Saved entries

=-=-=

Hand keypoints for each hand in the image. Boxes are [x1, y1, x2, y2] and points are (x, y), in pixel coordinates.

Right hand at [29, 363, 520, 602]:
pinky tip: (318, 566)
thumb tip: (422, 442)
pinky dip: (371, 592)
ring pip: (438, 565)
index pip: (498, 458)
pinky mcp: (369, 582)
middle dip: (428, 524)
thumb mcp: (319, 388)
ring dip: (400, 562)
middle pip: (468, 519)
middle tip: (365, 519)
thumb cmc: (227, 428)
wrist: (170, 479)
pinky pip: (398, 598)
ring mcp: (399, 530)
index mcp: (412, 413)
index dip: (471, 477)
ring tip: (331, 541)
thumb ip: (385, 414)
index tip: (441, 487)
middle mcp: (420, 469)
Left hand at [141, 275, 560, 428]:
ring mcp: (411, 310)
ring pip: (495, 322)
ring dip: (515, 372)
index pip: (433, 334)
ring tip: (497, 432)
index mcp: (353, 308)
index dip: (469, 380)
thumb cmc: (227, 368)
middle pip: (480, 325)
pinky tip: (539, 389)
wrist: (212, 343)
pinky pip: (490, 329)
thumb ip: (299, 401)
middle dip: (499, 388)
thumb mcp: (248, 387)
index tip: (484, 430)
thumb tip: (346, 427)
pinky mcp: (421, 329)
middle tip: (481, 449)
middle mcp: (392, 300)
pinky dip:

=-=-=

Assignment:
Put down each entry again, unchanged and complete.

Exercise output:
Hand keypoints for each hand in the image. Boxes are [x1, y1, x2, y2] and points are (x, y), in pixel coordinates.

Right hand at [29, 363, 520, 602]:
pinky tip: (318, 566)
thumb tip: (422, 442)
pinky dip: (371, 592)
ring pip: (438, 565)
index pip: (498, 458)
pinky mcp: (369, 582)
middle dip: (428, 524)
thumb mcp: (319, 388)
ring dip: (400, 562)
middle pip: (468, 519)
middle tip: (365, 519)
thumb cmc: (227, 428)
wrist: (170, 479)
pinky pip: (398, 598)
ring mcp: (399, 530)
index mcp: (412, 413)
index dip: (471, 477)
ring tip: (331, 541)
thumb ip: (385, 414)
index tip: (441, 487)
middle mcp: (420, 469)
Left hand at [141, 275, 560, 428]:
ring mcp: (411, 310)
ring pip: (495, 322)
ring dip: (515, 372)
index pip: (433, 334)
ring tip: (497, 432)
index mcp: (353, 308)
index dip: (469, 380)
thumb cmc: (227, 368)
middle pip: (480, 325)
pinky tip: (539, 389)
wrist: (212, 343)
pinky pip: (490, 329)
thumb ip: (299, 401)
middle dip: (499, 388)
thumb mcp: (248, 387)
index tip: (484, 430)
thumb tip: (346, 427)
pinky mcp: (421, 329)
middle tip: (481, 449)
middle mcp: (392, 300)
pinky dip:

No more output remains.